Small House of Everything

Small House of Everything

Friday, April 24, 2020


Jack of Eagles by James Blish (1952) [also published as ESPer]

Blish (1921-1975) was an early science fiction fan and member of the Futurians who began his writing career with less than stellar short stories in the low budget science fiction magazines of the time.  His major work began in the Fifties and included such classics as A Case of Conscience, the Cities in Flight sequences of four novels (They Shall Have the Stars [Year 2018!], Earthman, Come Home, The Triumph of Time [A Clash of Cymbals], and the later juvenile A Life for the Stars], and the fix-up collection The Seedling Stars.  A perceptive critic, Blish was one of two critics (Damon Knight was the other) who helped bring science fiction to a more mature stage, emphasising literary quality and decrying shoddy writing and editing.  Ironically, his most popular work (and that which gave him a comfortable living) was the adaptations of the original Star Trek episodes which he published in twelve volumes; these were adaptations of the original scripts and not the revised episodes eventually shown on television.  (Blish's poor health led to his second wife, Judith Ann Lawrence, to collaborate -- sometimes anonymously -- one the later stories.)

Blish's interests were many -- philosophical, scientific, literary, historical, musical, among others -- and all found a way into his writing.  That he was often ascerbic led some to falsely believe he had little humor or warmth, something far from the truth.  Blish was a man obsessed with ideas, something that proved to be of great benefit as well as great detriment to his work.  He had a talent for literary invention and would often pepper his stories with scientific rationale to prop up his main ideas.  As The Encyclopedia of Science Fiction put it:  "[H]e was not a naturally easy or harmonious writer; his style was often awkward, and in its sometimes anomalous displays of erudition could appear cold.  On the other hand, there was a visionary, romantic side to Blish which, though carefully controlled, is often visible below the surface."  Blish, with his many plusses and despite his few minuses, help bring science fiction out of the pulp ghetto and into the wider light.

Jack of Eagles was Blish's first published book and was exapnded from his story "Let the Finder Beware" (Thrilling Wonder Stories, December 1949).  It concerns a young reporter for a food-industry trade magazine, Danny Caiden, who one day inserted a line about a major food company about to be hit with a price-fixing charge -- an assertion that appeared to come out of thin air and/or Danny's fertile imagination.  Danny could not  explain why he write that line but he somehow felt that it was true -- by the coming Friday International wheat would be charged with price-fixing.  since International Wheat was a major advertiser of the food magazine, Danny was fired.
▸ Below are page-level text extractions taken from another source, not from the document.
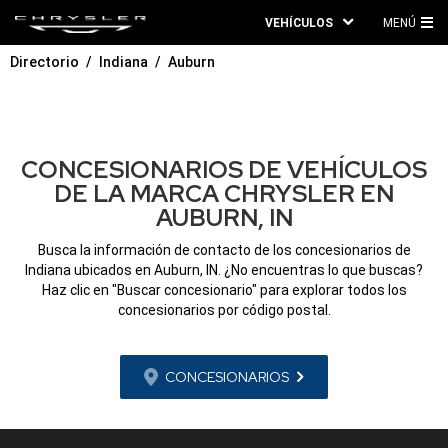
VEHÍCULOS
MENÚ
ME
Directorio
Indiana
Auburn
PRI
CONCESIONARIOS DE VEHÍCULOS
DE LA MARCA CHRYSLER EN
AUBURN, IN
Busca la información de contacto de los concesionarios de
Indiana ubicados en Auburn, IN. ¿No encuentras lo que buscas?
Haz clic en "Buscar concesionario" para explorar todos los
concesionarios por código postal.
CONCESIONARIOS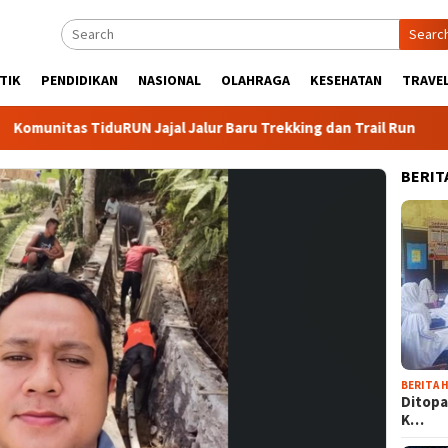
Searc
TIK
PENDIDIKAN
NASIONAL
OLAHRAGA
KESEHATAN
TRAVEL
as TiduRUN Jajal Jalur Baru Trekking dan Trail Run
DPC P
BERIT
BERITA H
Ditopa
K…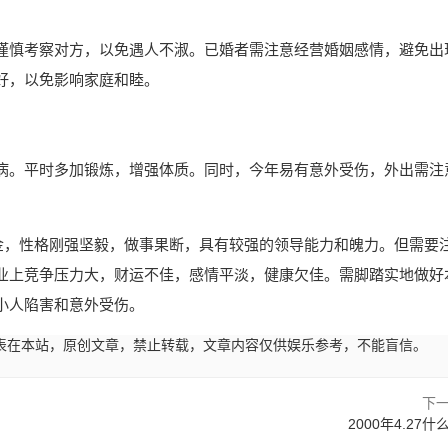
谨慎考察对方，以免遇人不淑。已婚者需注意经营婚姻感情，避免出
好，以免影响家庭和睦。
病。平时多加锻炼，增强体质。同时，今年易有意外受伤，外出需注
属金，性格刚强坚毅，做事果断，具有较强的领导能力和魄力。但需要
业上竞争压力大，财运不佳，感情平淡，健康欠佳。需脚踏实地做好
小人陷害和意外受伤。
04:32发表在本站，原创文章，禁止转载，文章内容仅供娱乐参考，不能盲信。
下
2000年4.27什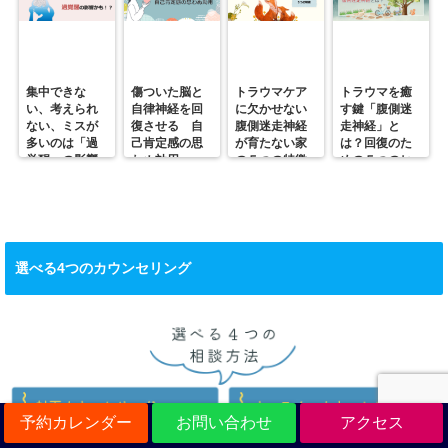
集中できな
傷ついた脳と
トラウマケア
トラウマを癒
い、考えられ
自律神経を回
に欠かせない
す鍵「腹側迷
ない、ミスが
復させる 自
腹側迷走神経
走神経」と
多いのは「過
己肯定感の思
が育たない家
は？回復のた
覚醒」の影響
わぬ効用
の５つの特徴
めの５つのヒ
かも？
ント
選べる4つのカウンセリング
予約カレンダー
お問い合わせ
アクセス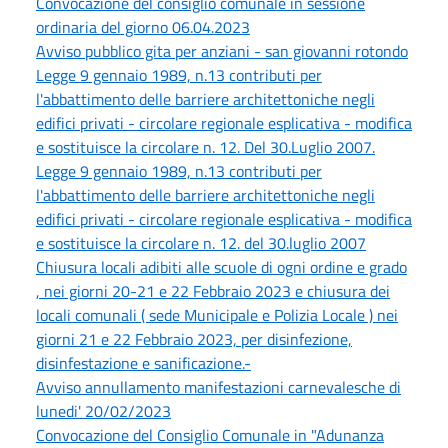
Convocazione del consiglio comunale in sessione
ordinaria del giorno 06.04.2023
Avviso pubblico gita per anziani - san giovanni rotondo
Legge 9 gennaio 1989, n.13 contributi per
l'abbattimento delle barriere architettoniche negli
edifici privati - circolare regionale esplicativa - modifica
e sostituisce la circolare n. 12. Del 30.Luglio 2007.
Legge 9 gennaio 1989, n.13 contributi per
l'abbattimento delle barriere architettoniche negli
edifici privati - circolare regionale esplicativa - modifica
e sostituisce la circolare n. 12. del 30.luglio 2007
Chiusura locali adibiti alle scuole di ogni ordine e grado
, nei giorni 20-21 e 22 Febbraio 2023 e chiusura dei
locali comunali ( sede Municipale e Polizia Locale ) nei
giorni 21 e 22 Febbraio 2023, per disinfezione,
disinfestazione e sanificazione.-
Avviso annullamento manifestazioni carnevalesche di
lunedi' 20/02/2023
Convocazione del Consiglio Comunale in "Adunanza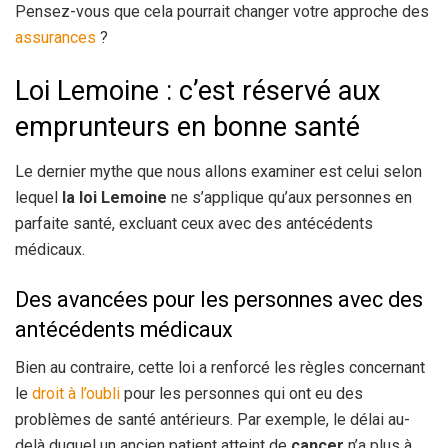
Pensez-vous que cela pourrait changer votre approche des
assurances
?
Loi Lemoine : c’est réservé aux
emprunteurs en bonne santé
Le dernier mythe que nous allons examiner est celui selon
lequel
la loi Lemoine
ne s’applique qu’aux personnes en
parfaite santé, excluant ceux avec des antécédents
médicaux.
Des avancées pour les personnes avec des
antécédents médicaux
Bien au contraire, cette loi a renforcé les règles concernant
le
droit à l’oubli
pour les personnes qui ont eu des
problèmes de santé antérieurs. Par exemple, le délai au-
delà duquel un ancien patient atteint de
cancer
n’a plus à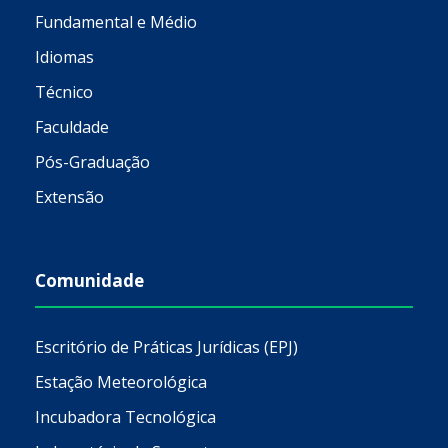
Fundamental e Médio
Idiomas
Técnico
Faculdade
Pós-Graduação
Extensão
Comunidade
Escritório de Práticas Jurídicas (EPJ)
Estação Meteorológica
Incubadora Tecnológica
Earlier that day while walking to work, Danny heard a squeal of brakes and a loud crash coming from around the corner.  The week before he had heard the same sounds and, ruching, around the corner, found nothing there, with no indication anyone else had heard the noise.  This time however, there was a bloody crash as passersby stood in horror.

When he was young, Danny had a neat trick.  He could find lost objects.  Every time.  He didn't have to be near the objects; someone could call him on a phone and say they had misolaced sometime and Danny would immediately tell them where the item was.

Danny is a bright guy but for the purpose of this tale he's a little slow on the uptake.  He's beginning to wonder if he has some sort of extra-sensory ability.  He decides to investigate.  First he visits a professional medium/psychic whose neice later latches onto Danny in hopes of finding out how he manages his "tricks."  Then he visits a psychic investigation society and has little luck there.  Finally he visits a college parapsychology researcher who seems to be interested in his case.  Along the way, Danny has been noticed by two opposing factions:  a secret group determined to use psi powers for their own ends and an opposing groups hoping to thwart the first.  Needless to say, Danny finds himself in danger.

Blish spends some time providing a scientific rationale for psychic powers and how they can be awakened.  Then he takes the plot one step further and introduces alternate realities.  Reality is not quite fixed and the "true" reality is actually an amalgamation of a number of overlapping realities.  Try wrapping your head around that one.  The bad buys want to maneuver things so that this reality is the true one and that they can have complete control over it.

And in the middle of all this is poor Danny who has to somehow save the world.

Jack of Eagles is a great example of Blish-itis Blish-ism.  Powerful ideas, a strong scientific background, free-wheeling imagination, pulp sensibilities, generally solid writing, and a fast-moving tale occasionally seasoned with drearily didactic interruptions.  Certainly not his best book but far from being his worst.

This one is worth checking out.   To quote someone in the news, "What have you got to lose?"  At least it's not an unproven drug with dangerous side effects.